Pariwisata Nias sesungguhnya tumbuh karena keindahan alam dan keunikan budayanya. Melestarikan aset ini merupakan fungsi utama kepariwisataan Nias. Bila keunikan alam dan budaya ini hilang, maka hilang pulalah kepariwisataan itu. Konsep kepariwisataan Nias harus berbasis pada masyarakat dan budaya. Kepariwisataan seperti ini menempatkan manusia Nias sebagai subjek dan pemanfaatannya sebesar-besarnya diperuntukkan bagi masyarakat. Prinsipnya dari masyarakat, oleh masyarakat dan untuk masyarakat.

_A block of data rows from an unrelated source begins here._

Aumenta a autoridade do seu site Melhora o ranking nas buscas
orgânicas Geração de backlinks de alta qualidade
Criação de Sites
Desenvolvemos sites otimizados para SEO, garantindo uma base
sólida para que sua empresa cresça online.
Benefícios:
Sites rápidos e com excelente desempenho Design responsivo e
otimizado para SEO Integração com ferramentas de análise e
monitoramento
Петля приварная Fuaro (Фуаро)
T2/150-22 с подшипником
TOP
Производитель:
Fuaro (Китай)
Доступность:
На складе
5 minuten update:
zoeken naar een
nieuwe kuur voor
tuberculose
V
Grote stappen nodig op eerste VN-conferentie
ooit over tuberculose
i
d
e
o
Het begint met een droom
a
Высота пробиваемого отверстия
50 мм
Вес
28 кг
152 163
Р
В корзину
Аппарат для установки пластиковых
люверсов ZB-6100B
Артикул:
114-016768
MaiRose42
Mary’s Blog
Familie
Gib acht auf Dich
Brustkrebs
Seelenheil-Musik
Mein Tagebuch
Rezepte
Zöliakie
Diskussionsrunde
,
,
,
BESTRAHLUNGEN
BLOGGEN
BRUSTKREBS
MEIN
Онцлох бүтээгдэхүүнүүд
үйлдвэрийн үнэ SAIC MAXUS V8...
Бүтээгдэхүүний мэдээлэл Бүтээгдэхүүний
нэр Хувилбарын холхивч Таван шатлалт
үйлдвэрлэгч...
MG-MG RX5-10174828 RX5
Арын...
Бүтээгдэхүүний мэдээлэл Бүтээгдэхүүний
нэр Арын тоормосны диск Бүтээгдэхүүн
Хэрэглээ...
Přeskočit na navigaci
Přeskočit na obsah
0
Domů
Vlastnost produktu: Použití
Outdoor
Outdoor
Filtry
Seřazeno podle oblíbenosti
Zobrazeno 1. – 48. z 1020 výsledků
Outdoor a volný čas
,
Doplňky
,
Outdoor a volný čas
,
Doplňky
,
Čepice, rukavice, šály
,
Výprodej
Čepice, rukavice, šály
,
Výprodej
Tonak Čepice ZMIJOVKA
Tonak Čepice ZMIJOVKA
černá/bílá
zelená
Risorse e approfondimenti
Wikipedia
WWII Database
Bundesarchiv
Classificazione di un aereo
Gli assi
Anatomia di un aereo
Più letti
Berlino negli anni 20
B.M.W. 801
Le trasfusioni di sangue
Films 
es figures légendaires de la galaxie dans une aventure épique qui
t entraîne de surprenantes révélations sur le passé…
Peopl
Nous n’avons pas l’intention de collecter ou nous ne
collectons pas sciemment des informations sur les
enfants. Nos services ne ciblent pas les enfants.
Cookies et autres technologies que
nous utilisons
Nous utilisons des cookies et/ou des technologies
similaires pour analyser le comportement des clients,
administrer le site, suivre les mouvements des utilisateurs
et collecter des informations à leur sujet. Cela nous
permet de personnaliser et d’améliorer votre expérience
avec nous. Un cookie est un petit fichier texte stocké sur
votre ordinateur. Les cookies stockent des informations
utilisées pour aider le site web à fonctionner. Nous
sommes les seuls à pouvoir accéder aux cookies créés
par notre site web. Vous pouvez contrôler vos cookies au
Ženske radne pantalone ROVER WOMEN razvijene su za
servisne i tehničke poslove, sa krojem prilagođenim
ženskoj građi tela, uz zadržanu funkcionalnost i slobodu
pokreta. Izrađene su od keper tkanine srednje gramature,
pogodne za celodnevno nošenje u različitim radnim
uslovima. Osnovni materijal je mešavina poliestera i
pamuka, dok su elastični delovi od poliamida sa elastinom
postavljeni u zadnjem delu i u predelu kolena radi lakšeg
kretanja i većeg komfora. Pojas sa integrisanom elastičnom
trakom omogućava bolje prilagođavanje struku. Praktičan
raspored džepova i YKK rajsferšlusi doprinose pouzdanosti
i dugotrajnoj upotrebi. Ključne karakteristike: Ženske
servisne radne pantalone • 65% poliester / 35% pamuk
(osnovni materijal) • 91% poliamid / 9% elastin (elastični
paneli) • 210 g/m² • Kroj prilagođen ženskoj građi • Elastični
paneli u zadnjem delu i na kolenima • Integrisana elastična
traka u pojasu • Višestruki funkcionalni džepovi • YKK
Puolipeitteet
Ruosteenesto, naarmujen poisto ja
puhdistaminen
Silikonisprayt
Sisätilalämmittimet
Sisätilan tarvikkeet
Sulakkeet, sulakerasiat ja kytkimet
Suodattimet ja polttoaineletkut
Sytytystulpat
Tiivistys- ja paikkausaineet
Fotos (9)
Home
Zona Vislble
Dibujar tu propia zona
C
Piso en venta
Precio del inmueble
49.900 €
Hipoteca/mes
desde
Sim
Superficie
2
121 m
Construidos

Wisatawan datang untuk melihat Nias yang sesungguhnya dan kehadiran mereka dapat menjadi sumber “mata air” kehidupan. Meskipun kekayaan budaya itu melekat dalam kehidupan sehari-hari masyarakat Nias, namun disadari atau tidak, saat ini berada dalam proses transisi dari era tradisional menuju era modernisasi. Perubahan paradigma yang dihadirkan melalui kegiatan rehabilitasi dan rekonstruksi serta pembangunan berlangsung jor-joran. Ketidakwaspadaan bisa menyebabkan nilai dan apresiasi berbagai kekayaan budaya Nias terkikis, bahkan punah.  Semoga saja kita bisa berlaku lebih bijak.

Sumber Rujukan:
Morabito, Antonio.1994. Indonesia Archipelago of Wonders. Jakarta: PT. Prajnawati.
Soebadyo, Haryati, dkk. 2002. Indonesian Heritage: Arsitektur. Jakarta: Buku Antar Bangsa.
Esther Pormes Telaumbanua, (Ketua Yayasan Tatuhini Nias Bangkit.). www .suarapembaharuan.com.